TASK DIRECTIONS:
Repeat the entries exactly but omit the pictures.
───── SUPPLIED DATA
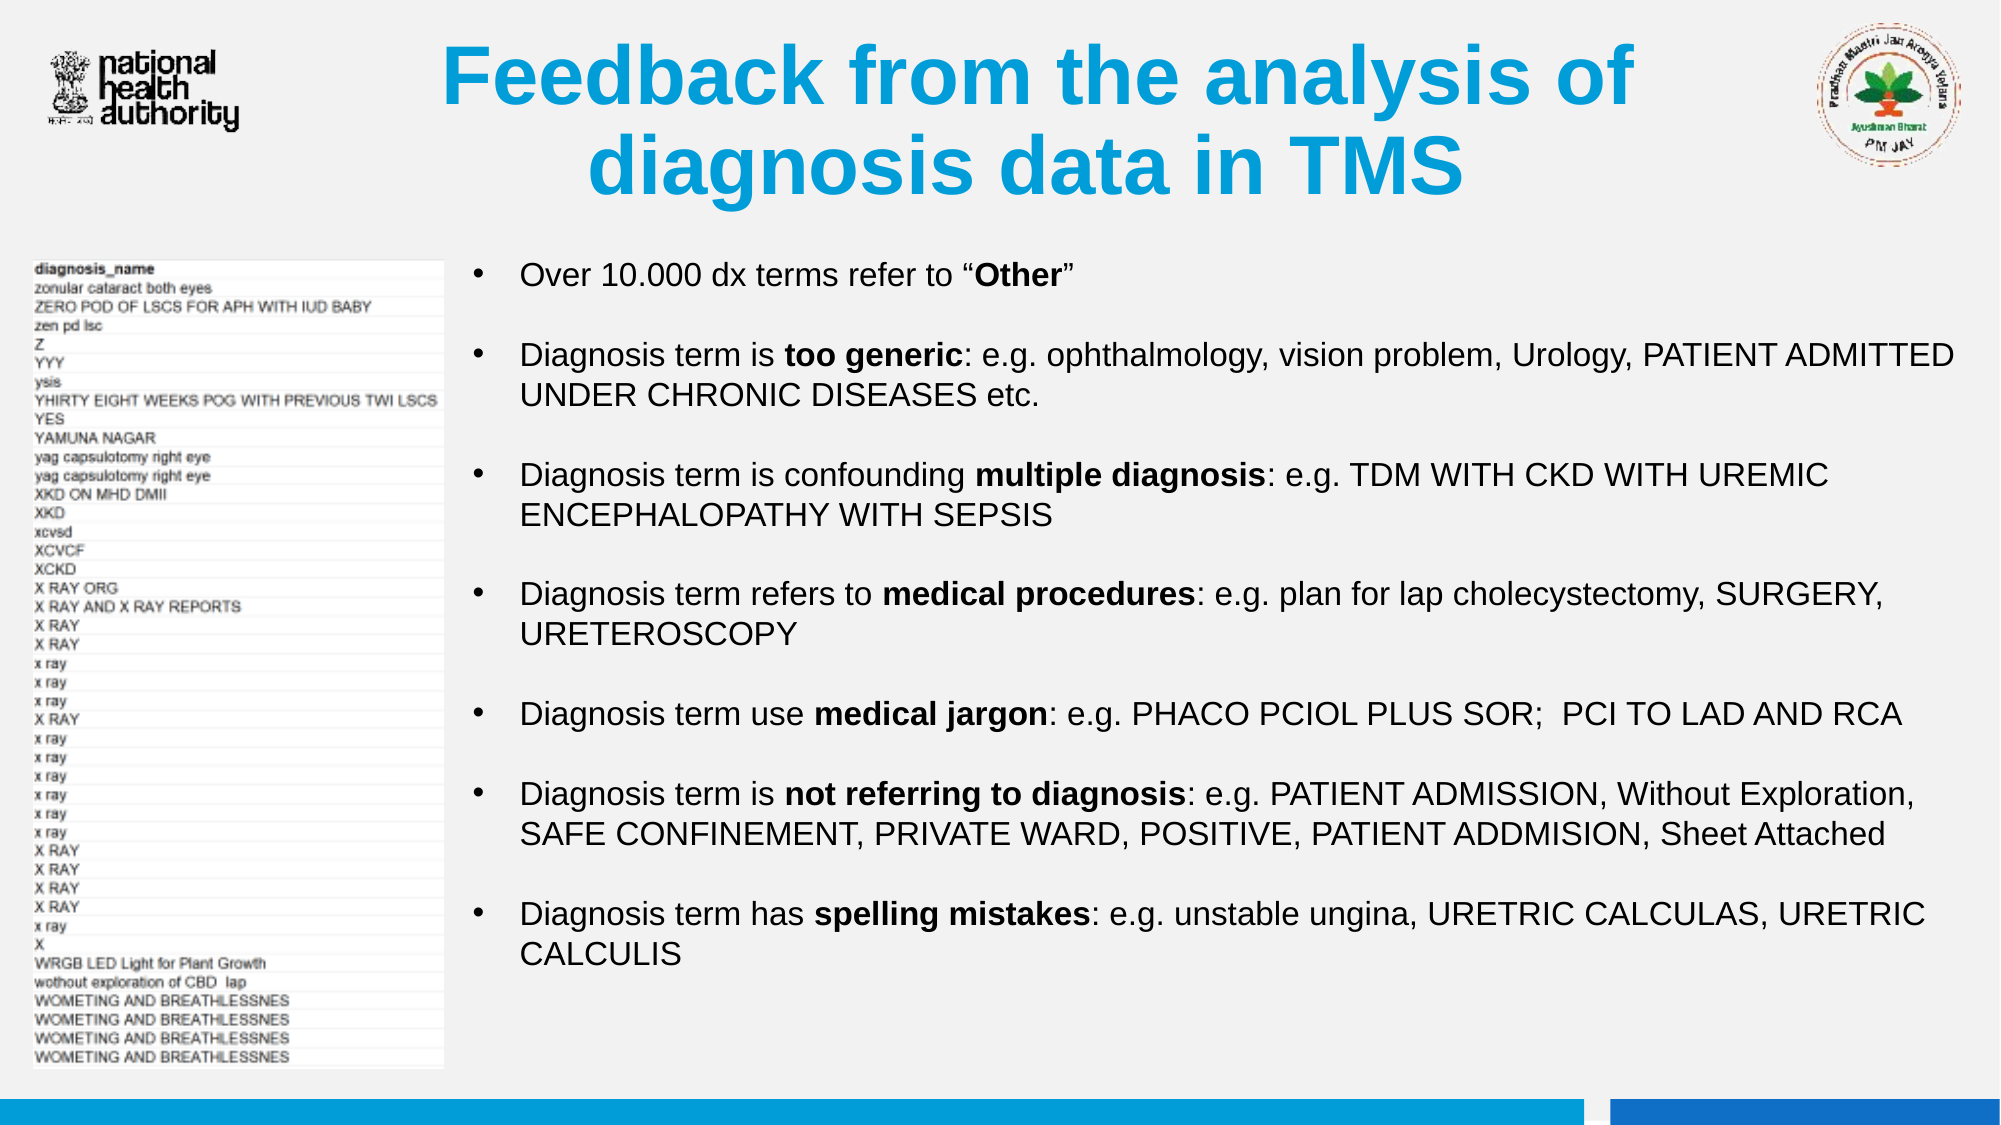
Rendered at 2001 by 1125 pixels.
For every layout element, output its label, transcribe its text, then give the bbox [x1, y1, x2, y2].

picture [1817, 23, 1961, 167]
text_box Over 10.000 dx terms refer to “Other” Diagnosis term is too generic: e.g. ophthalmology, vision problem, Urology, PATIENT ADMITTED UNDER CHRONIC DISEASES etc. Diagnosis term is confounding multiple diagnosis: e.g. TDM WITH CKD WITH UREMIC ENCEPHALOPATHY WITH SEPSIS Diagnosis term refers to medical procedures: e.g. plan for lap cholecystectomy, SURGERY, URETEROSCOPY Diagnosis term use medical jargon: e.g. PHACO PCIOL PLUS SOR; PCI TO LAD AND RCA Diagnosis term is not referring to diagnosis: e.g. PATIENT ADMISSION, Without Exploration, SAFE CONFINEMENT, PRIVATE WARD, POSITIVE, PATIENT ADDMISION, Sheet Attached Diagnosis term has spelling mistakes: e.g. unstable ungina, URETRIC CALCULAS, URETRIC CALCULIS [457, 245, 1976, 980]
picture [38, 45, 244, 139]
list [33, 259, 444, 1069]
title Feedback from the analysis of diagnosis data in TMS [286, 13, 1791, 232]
──────────
ANSWER FOR THE TASK:
Rendered at 2001 by 1125 pixels.
For every layout element, output its label, transcribe its text, then give the bbox [x1, y1, x2, y2].

picture [1817, 23, 1961, 167]
text_box Over 10.000 dx terms refer to “Other” Diagnosis term is too generic: e.g. ophthalmology, vision problem, Urology, PATIENT ADMITTED UNDER CHRONIC DISEASES etc. Diagnosis term is confounding multiple diagnosis: e.g. TDM WITH CKD WITH UREMIC ENCEPHALOPATHY WITH SEPSIS Diagnosis term refers to medical procedures: e.g. plan for lap cholecystectomy, SURGERY, URETEROSCOPY Diagnosis term use medical jargon: e.g. PHACO PCIOL PLUS SOR; PCI TO LAD AND RCA Diagnosis term is not referring to diagnosis: e.g. PATIENT ADMISSION, Without Exploration, SAFE CONFINEMENT, PRIVATE WARD, POSITIVE, PATIENT ADDMISION, Sheet Attached Diagnosis term has spelling mistakes: e.g. unstable ungina, URETRIC CALCULAS, URETRIC CALCULIS [457, 245, 1976, 980]
picture [38, 45, 244, 139]
list [33, 259, 444, 1069]
title Feedback from the analysis of diagnosis data in TMS [286, 13, 1791, 232]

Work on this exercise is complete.